## SOURCE MATERIAL:
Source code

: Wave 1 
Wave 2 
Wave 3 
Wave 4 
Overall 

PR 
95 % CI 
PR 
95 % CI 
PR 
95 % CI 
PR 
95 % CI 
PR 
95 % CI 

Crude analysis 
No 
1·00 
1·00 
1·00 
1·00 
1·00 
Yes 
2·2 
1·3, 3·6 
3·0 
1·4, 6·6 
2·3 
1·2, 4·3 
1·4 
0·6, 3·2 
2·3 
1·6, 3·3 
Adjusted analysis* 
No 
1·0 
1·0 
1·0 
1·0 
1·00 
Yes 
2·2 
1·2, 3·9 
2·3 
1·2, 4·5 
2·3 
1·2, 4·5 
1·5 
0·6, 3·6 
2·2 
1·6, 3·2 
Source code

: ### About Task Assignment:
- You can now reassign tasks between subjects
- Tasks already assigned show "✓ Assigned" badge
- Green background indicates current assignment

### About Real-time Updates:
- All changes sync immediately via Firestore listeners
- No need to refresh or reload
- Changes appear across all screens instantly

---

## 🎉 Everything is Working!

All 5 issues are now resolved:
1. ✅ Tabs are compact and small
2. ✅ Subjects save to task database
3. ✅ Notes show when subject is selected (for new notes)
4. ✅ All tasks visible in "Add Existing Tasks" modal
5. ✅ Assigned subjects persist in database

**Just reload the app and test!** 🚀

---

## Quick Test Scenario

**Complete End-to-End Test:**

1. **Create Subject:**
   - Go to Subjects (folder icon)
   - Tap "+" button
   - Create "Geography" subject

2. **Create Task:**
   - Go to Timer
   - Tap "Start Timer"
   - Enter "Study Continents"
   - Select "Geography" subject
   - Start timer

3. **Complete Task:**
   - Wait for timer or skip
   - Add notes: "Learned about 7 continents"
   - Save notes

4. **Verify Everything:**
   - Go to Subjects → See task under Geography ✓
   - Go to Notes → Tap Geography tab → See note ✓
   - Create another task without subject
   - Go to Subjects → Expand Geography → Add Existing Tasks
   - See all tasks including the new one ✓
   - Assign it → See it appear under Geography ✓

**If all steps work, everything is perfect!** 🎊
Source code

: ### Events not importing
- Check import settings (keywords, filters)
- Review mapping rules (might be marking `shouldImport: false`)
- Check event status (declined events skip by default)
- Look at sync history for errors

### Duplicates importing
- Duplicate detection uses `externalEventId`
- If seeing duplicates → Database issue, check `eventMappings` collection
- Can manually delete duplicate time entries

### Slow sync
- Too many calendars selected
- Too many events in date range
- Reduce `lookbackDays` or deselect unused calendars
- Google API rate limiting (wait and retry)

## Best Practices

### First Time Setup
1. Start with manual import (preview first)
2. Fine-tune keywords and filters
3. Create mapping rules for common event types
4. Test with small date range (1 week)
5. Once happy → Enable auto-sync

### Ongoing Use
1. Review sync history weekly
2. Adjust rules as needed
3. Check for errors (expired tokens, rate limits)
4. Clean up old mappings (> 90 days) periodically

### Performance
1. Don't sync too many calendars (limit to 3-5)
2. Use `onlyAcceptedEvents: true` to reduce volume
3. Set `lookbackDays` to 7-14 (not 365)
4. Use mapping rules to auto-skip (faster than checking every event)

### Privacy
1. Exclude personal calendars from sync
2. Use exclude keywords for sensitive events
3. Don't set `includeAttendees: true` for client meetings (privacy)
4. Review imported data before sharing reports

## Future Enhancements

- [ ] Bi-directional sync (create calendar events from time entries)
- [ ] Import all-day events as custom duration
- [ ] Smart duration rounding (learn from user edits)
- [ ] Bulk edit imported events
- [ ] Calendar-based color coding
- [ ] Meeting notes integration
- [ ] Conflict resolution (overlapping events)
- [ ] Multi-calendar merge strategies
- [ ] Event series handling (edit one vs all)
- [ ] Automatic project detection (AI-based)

## ABOUT THIS TASK:
Copy each line of the records above that carries the word "Existing".

## RESULT FOR THIS TASK:
4. ✅ All tasks visible in "Add Existing Tasks" modal
   - Go to Subjects → Expand Geography → Add Existing Tasks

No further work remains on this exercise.